## Your assignment
Lines from the listing that hold the string "staff" are what you should return.

**********

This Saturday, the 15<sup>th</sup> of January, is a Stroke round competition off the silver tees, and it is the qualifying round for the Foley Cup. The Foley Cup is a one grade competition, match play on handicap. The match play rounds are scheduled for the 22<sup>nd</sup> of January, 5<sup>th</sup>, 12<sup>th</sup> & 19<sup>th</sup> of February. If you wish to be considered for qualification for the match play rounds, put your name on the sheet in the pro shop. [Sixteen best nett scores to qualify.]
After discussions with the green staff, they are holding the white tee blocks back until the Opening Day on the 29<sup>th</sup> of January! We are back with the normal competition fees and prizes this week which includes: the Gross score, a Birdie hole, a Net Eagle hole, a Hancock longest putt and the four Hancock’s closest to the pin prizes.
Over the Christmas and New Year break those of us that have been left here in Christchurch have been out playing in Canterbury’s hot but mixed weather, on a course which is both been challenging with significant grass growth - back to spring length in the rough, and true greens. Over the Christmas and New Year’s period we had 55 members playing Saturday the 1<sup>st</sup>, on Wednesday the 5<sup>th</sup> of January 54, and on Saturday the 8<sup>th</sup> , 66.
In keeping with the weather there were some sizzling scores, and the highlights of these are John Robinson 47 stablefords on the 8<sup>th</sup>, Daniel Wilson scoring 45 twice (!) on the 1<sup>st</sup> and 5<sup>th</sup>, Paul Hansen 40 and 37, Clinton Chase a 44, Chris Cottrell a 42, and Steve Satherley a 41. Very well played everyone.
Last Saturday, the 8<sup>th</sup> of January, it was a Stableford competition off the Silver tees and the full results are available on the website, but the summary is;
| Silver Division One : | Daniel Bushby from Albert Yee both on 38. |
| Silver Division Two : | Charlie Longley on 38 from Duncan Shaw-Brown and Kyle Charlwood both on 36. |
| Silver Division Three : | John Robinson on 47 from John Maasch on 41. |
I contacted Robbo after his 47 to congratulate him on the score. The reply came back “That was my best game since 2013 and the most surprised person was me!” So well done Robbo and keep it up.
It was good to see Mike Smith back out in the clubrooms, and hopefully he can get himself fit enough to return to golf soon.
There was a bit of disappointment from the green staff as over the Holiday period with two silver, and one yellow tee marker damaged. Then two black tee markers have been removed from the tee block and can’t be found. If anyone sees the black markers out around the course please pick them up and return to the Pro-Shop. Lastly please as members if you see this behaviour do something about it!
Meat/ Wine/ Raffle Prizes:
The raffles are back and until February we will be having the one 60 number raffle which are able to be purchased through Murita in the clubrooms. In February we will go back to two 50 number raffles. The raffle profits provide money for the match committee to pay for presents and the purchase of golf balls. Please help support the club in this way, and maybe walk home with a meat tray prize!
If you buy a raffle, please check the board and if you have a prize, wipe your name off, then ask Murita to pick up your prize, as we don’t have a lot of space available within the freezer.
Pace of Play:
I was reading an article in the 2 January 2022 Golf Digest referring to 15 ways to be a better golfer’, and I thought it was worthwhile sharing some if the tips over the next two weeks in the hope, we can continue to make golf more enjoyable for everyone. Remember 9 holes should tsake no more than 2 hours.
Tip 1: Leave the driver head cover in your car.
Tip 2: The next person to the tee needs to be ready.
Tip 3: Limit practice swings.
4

**********

## Result of this task
After discussions with the green staff, they are holding the white tee blocks back until the Opening Day on the 29<sup>th</sup> of January! We are back with the normal competition fees and prizes this week which includes: the Gross score, a Birdie hole, a Net Eagle hole, a Hancock longest putt and the four Hancock’s closest to the pin prizes.
There was a bit of disappointment from the green staff as over the Holiday period with two silver, and one yellow tee marker damaged. Then two black tee markers have been removed from the tee block and can’t be found. If anyone sees the black markers out around the course please pick them up and return to the Pro-Shop. Lastly please as members if you see this behaviour do something about it!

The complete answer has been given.